When your pet dog has diarrhea it is usually a cause for concern and the search for a treatment begins....
by M. Daniels, who has been professionally writing and editing technical non-fiction articles and publications for over 3 decades.
Before jumping in with an ill advised remedy it's best to consider the causes which can include infectious causes, toxins, inflammation or disease of the intestinal tract and parasites.
Diarrhea can have a debilitating effect because of its dehydrating effect, and could lead to blood sugar depletion, circulatory collapse and death.
Mild cases of diarrhea may disappear without intervention, but diarrhea accompanied by vomiting, lethargy or any other behavioral changes should be treated as a medical emergency.
Diarrhea is not a disease itself but is a symptom of an underlying problem. It can range from occasional loose stools to a continuous watery stream of feces. There are many potential causes of diarrhea in dogs, and determining the right one might need study you and your vet.
Intestinal upset is the most common causes of diarrhea which might be the result of a sudden change in the food, an unfamiliar treat, or feeding table scraps.
Diarrhea caused by food changes can often be dealt with at home, provided it is not severe, and your dog continues to act and feel normally. Stopping food for 24 hours, but encouraging drinking water, will allow the dogs digestive system to settle down. After 24 hours, offer small amounts of a bland food, like white rice and chicken. If the diarrhea goes away, you can gradually return to the normal diet, and change over slowly to a new diet, if this is what triggered the problem. If the diarrhea does not improve, or gets worse, see your vet.

__Your assignment__. Reproduce the article on diarrhea in dogs in full, word for word.

__Data extract__.
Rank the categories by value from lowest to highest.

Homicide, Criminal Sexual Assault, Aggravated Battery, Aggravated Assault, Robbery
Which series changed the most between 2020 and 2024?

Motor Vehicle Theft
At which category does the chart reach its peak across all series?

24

__Written response__.
When your pet dog has diarrhea it is usually a cause for concern and the search for a treatment begins....
by M. Daniels, who has been professionally writing and editing technical non-fiction articles and publications for over 3 decades.
Before jumping in with an ill advised remedy it's best to consider the causes which can include infectious causes, toxins, inflammation or disease of the intestinal tract and parasites.
Diarrhea can have a debilitating effect because of its dehydrating effect, and could lead to blood sugar depletion, circulatory collapse and death.
Mild cases of diarrhea may disappear without intervention, but diarrhea accompanied by vomiting, lethargy or any other behavioral changes should be treated as a medical emergency.
Diarrhea is not a disease itself but is a symptom of an underlying problem. It can range from occasional loose stools to a continuous watery stream of feces. There are many potential causes of diarrhea in dogs, and determining the right one might need study you and your vet.
Intestinal upset is the most common causes of diarrhea which might be the result of a sudden change in the food, an unfamiliar treat, or feeding table scraps.
Diarrhea caused by food changes can often be dealt with at home, provided it is not severe, and your dog continues to act and feel normally. Stopping food for 24 hours, but encouraging drinking water, will allow the dogs digestive system to settle down. After 24 hours, offer small amounts of a bland food, like white rice and chicken. If the diarrhea goes away, you can gradually return to the normal diet, and change over slowly to a new diet, if this is what triggered the problem. If the diarrhea does not improve, or gets worse, see your vet.